Treat each stakeholder like one of your “personas”. Understand their role, what their pain points are, what their goals are, what words they use and what’s important to them. Do a 1:1 with them, get to know them, their OKRs, interview them and find out how you can help them and work with them. Once you have a clear idea on how to deliver value to them, incorporate that into how you work with them, message them and position your work to them. You already do this as a PMM for customers and prospects, so applying this same tactic to internal stakeholders works just as well.

I even apply my PMM ability to speak to and treat personas differently in my personal life, with my kids, family and friends -- it really brings alignment across the board! I find our PMM skills in this area are a best practice for approaching life :)

Find your champion in each team and build a relationship with them. They can be your go-to person when you need advice on how to work with their team, you can bounce your ideas on them first to get early feedback and they can help socialize any of your ideas or strategies within their team. I find during this process, I end up refining my thinking, strategies and ideas too, so it’s win-win.
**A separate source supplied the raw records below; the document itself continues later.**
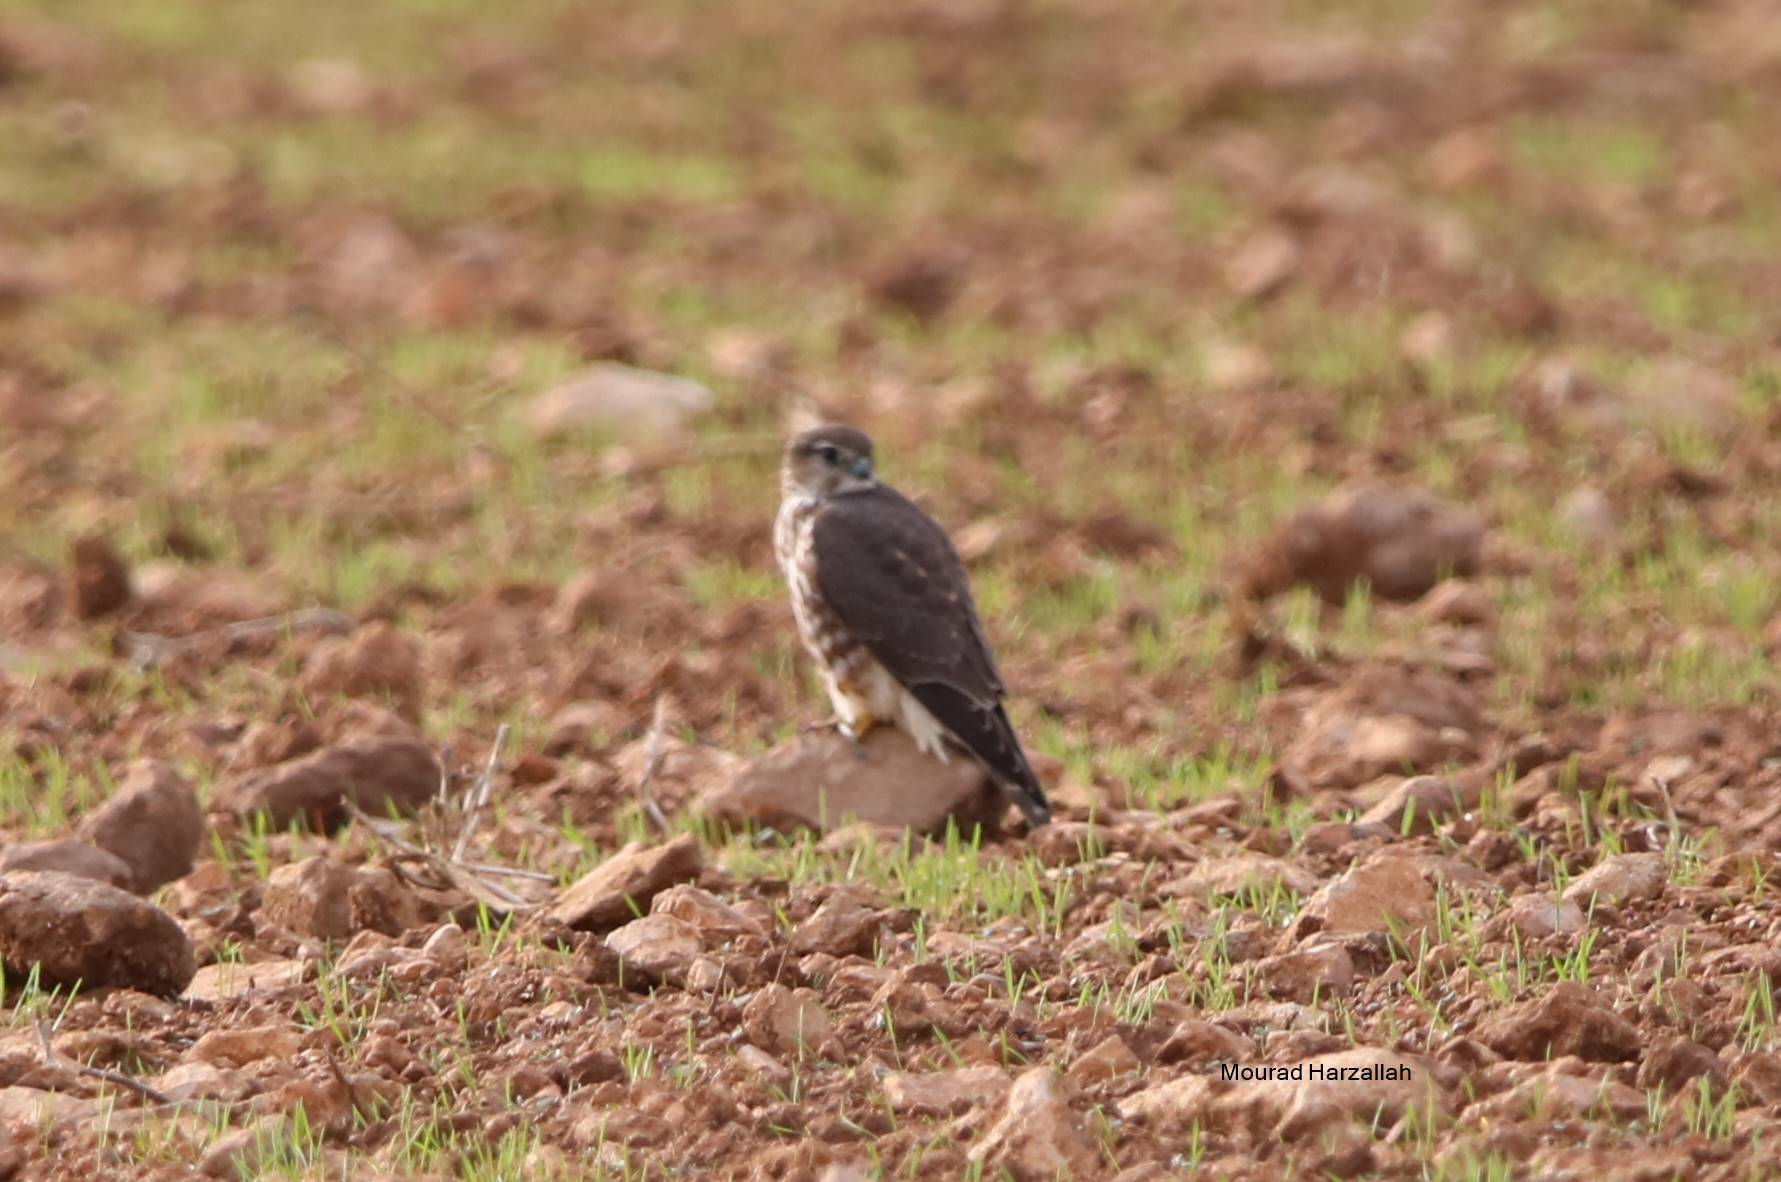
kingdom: Animalia
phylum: Chordata
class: Aves
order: Falconiformes
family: Falconidae
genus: Falco
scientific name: Falco columbarius
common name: Merlin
Test your ideas on stakeholders in each group and socialize early. The longer someone is exposed to an idea, certain words and strategies -- the more time they’ve had to process it and start weaving it into their thoughts and initiatives. Eventually, they will start taking ownership of those ideas too. You have to be patient, the bigger the idea, the longer it will take to be adopted. When I was at Oracle, a few of us had a novel idea and strategy and I socialized it across stakeholders in groups across the years...I never gave up. It was finally brought to market 3 years later. If you truly know your idea is a good one and have done your research as a SME (subject matter expert), then be patient and consistent and you will get there. On the other spectrum, there are of course ideas that can be socialized and have buy-in within a few days/weeks as well.
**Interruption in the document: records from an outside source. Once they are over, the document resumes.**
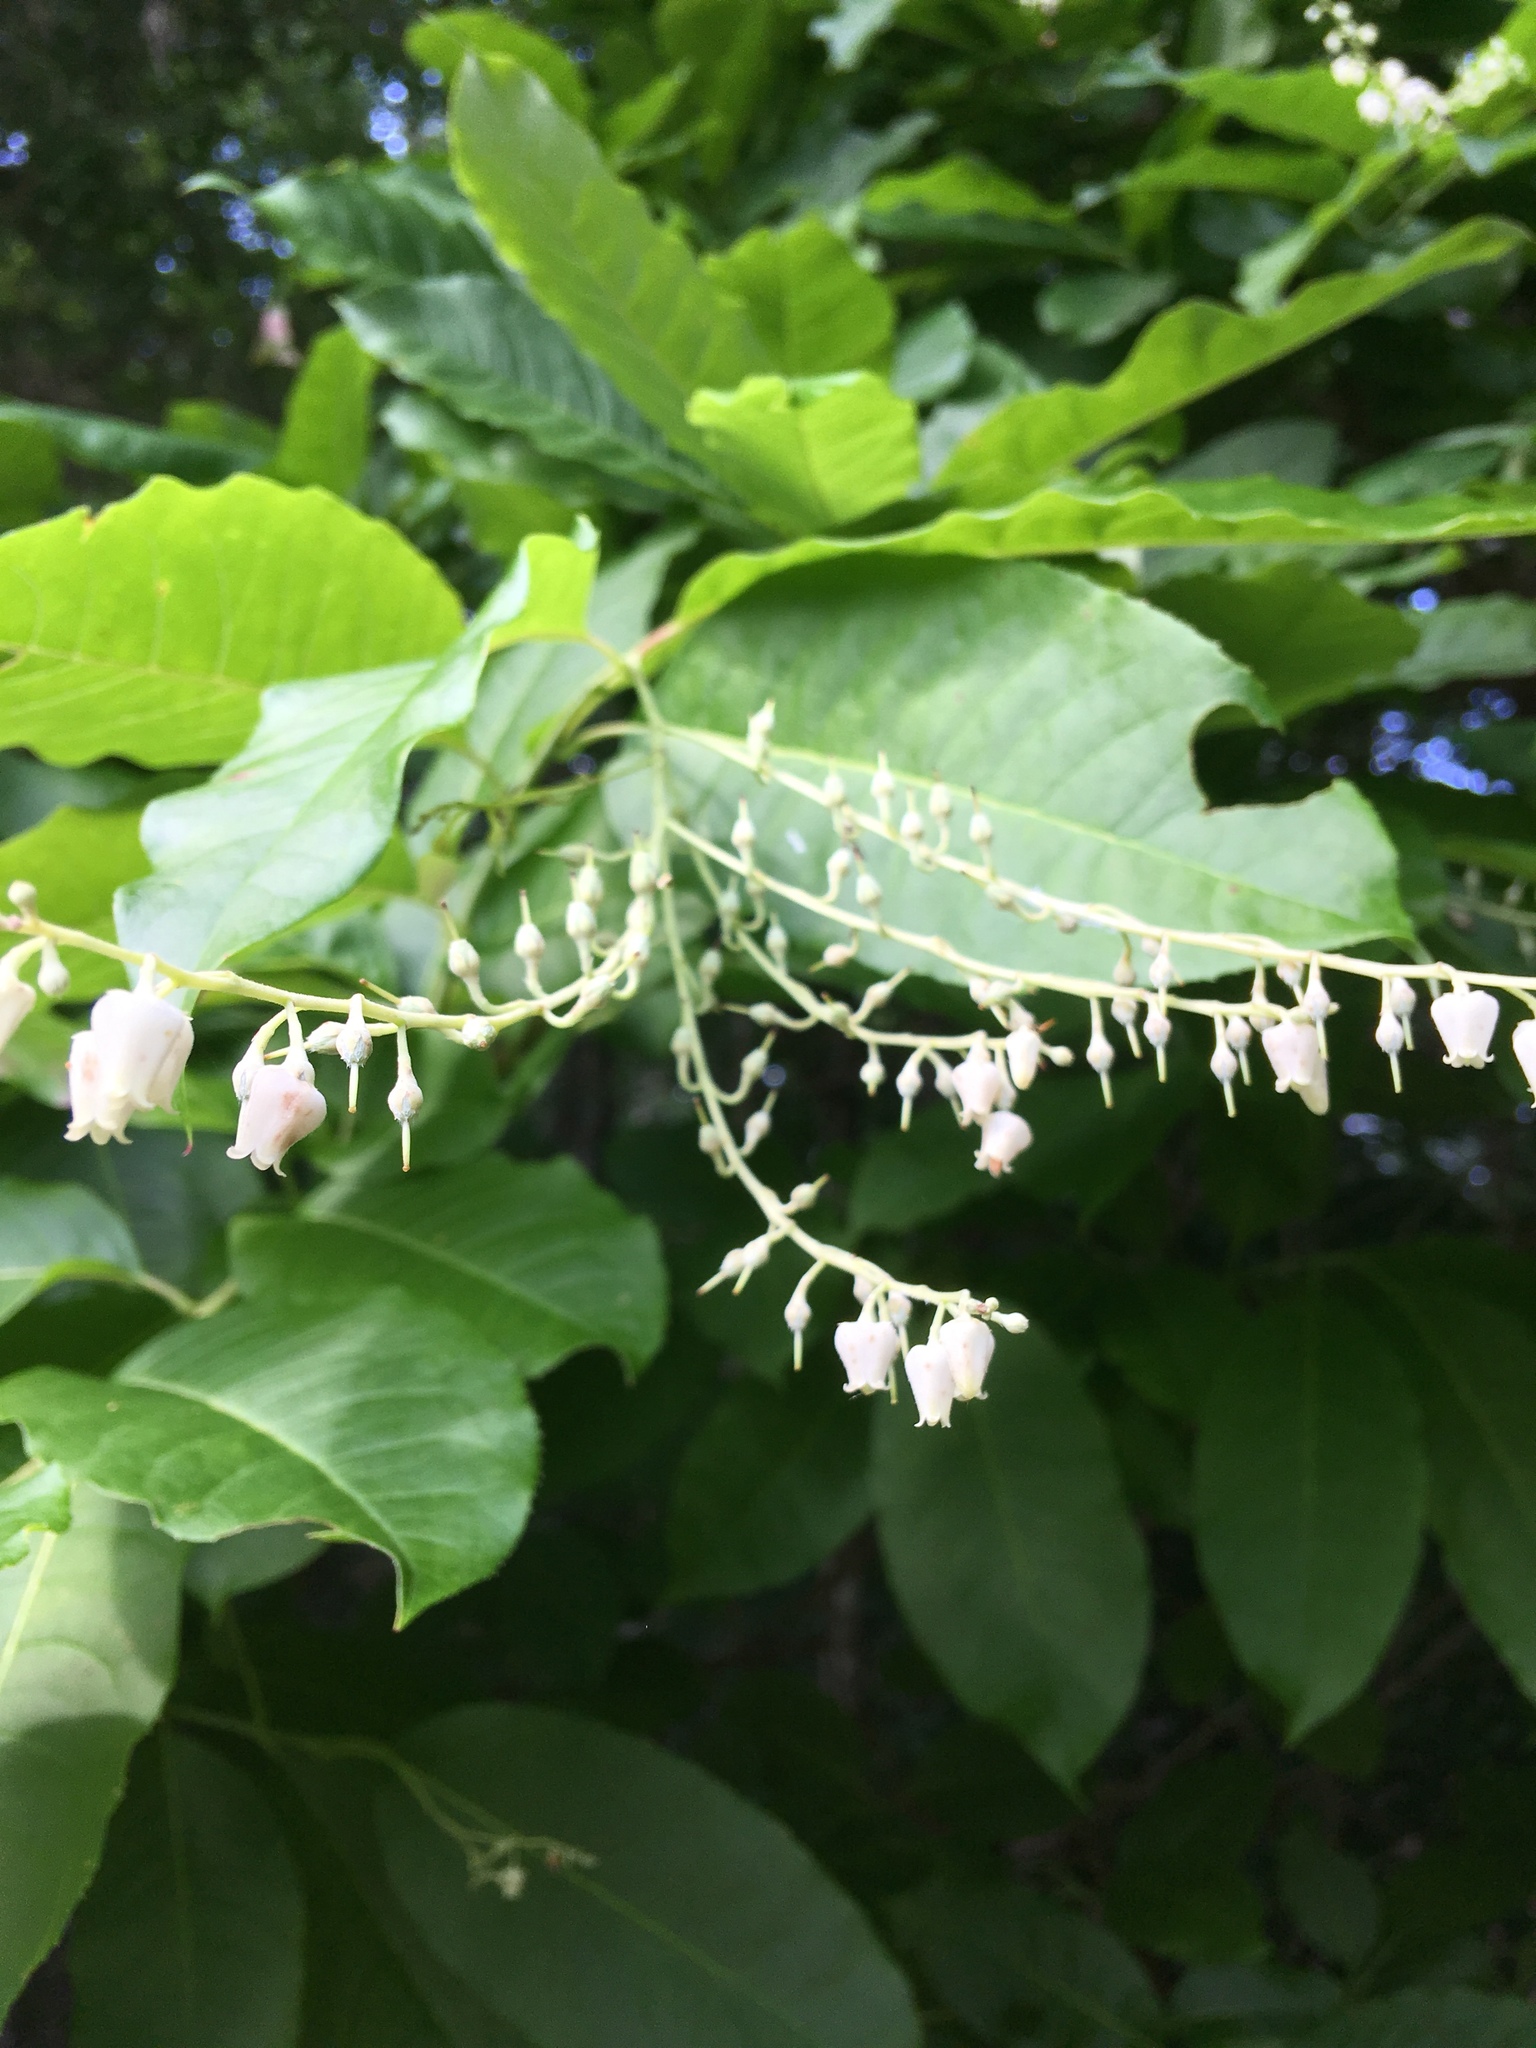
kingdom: Plantae
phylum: Tracheophyta
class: Magnoliopsida
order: Ericales
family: Ericaceae
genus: Oxydendrum
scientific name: Oxydendrum arboreum
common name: Sourwood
Use storytelling and examples for context and back everything up with data -- use customer data, market data, OKRs, MBOs, KPIs, industry benchmarks, customers stories, quotes, etc… When you can have data driven stories with stakeholders, tailored to them, you are validating your thoughts while using storytelling to give context and relevance, while making your ideas stick. People remember stories that are put in context, they don’t remember a list of facts.